Jones__Brian · ‎02-04-2020

I am new to this list, so I hope I'm posting new information in the correct way. The problem described below has been solved and I'm posting the answer here for others in the future. The problem was a bug in the gdb debugger -- apparently it cannot show the upper 256 bits of a zmm register with the command i r zmm0. All 8 values are actually in the zmm register, but gdb can't show it all.

The Intel Software Developers Manual describes VCVTTPD2QQ as:

"Convert eight packed double-precision floating-point values from zmm2/m512 to eight packed quadword integers in zmm1 using truncation with writemask k1."

I am using VCVTTPD2QQ to load eight double-precision 64-bit floats into zmm1, encoded as follows:

mov rax,18446744073709551615

KMOVQ k1,rax

EVEX.512.66.0F.W1 VCVTTPD2QQ zmm1 {k1}{z},[r11+r15]

where r11 is a pointer to an array of 10,000 64-bit double-precision floats and r15 is 0 (the base address of the array). The data are read in from an external source. I want to load the first 8 into zmm1, but it loads only 4.

I fill k1 with all 1's to indicate to move all 8 numbers.

The Intel manual distinguishes the three possible encodings by the register names; if the name is a zmm register, then it should move 8.

What is wrong with my encoding that I get only 4 but not 8 data points loaded into zmm1?
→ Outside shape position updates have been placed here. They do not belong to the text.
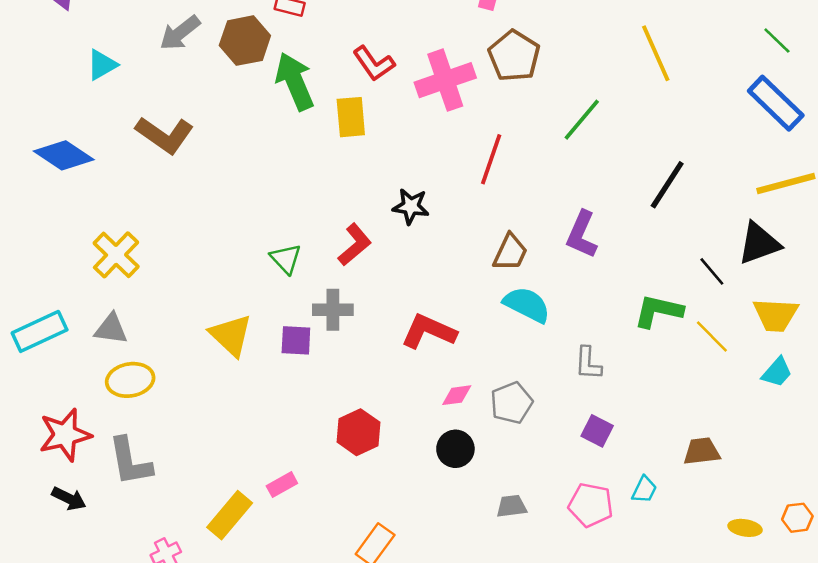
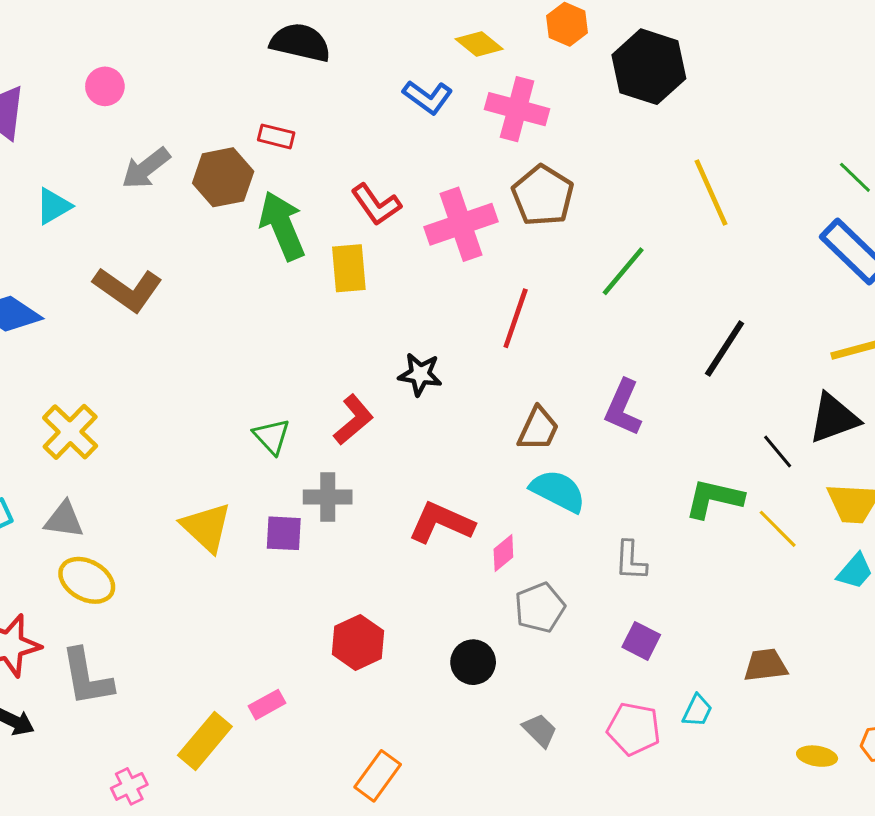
yellow ellipse: (130, 380) -> (87, 580), turned 39
pink diamond: (457, 395) -> (503, 553), moved, turned -32
gray trapezoid: (512, 506) -> (540, 730), turned 52

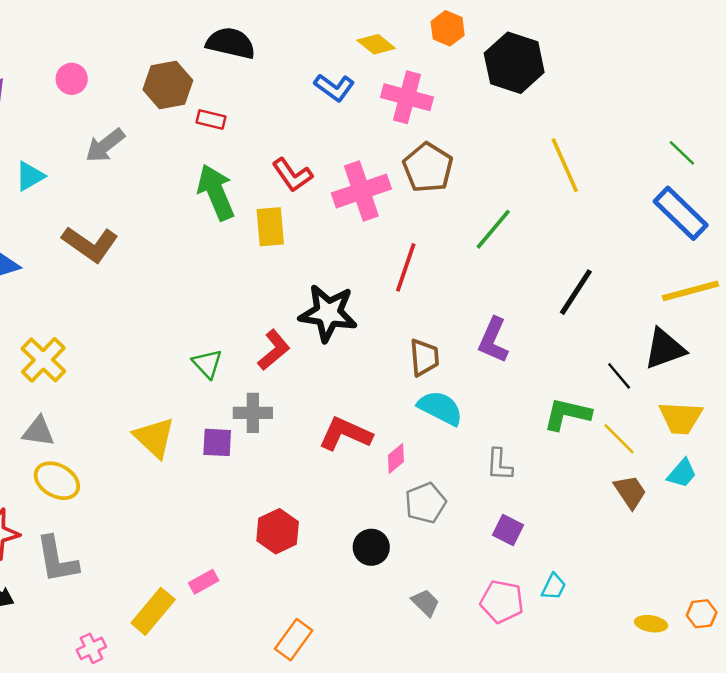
brown hexagon: (223, 177) -> (168, 85), moved
black star: (420, 374) -> (328, 313), size x1.6
brown trapezoid: (538, 429) -> (424, 357), turned -30
brown trapezoid: (766, 665) -> (630, 492), moved, turned 63

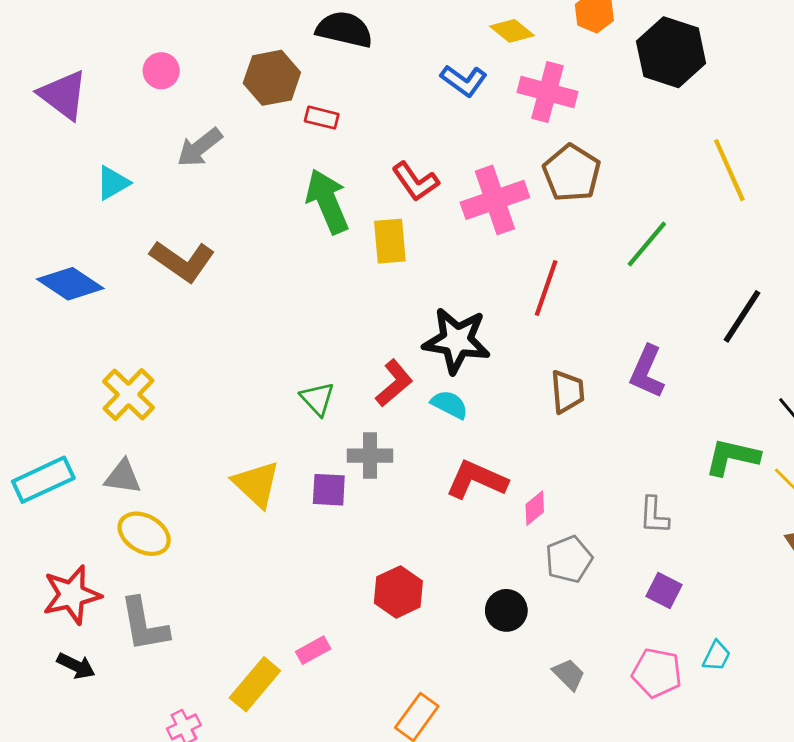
cyan semicircle: (440, 408) -> (449, 404), moved, size x0.7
Beulich__Jan · ‎03-23-2020

Btw, this gdb issue was, I believe, fixed back in Nov 2018:

https://sourceware.org/git?p=binutils-gdb.git;a=commitdiff;h=b5420128da08dc81d94b265e88083d172909ea25

Jan

Jones__Brian · ‎03-23-2020

Since the time I posted this, I have had erratic performance from gdb on this issue. Sometimes it shows me all 8 and sometimes only 4. For that reason, I don't rely on the gdb output from i r xmm0 to show all 8 registers.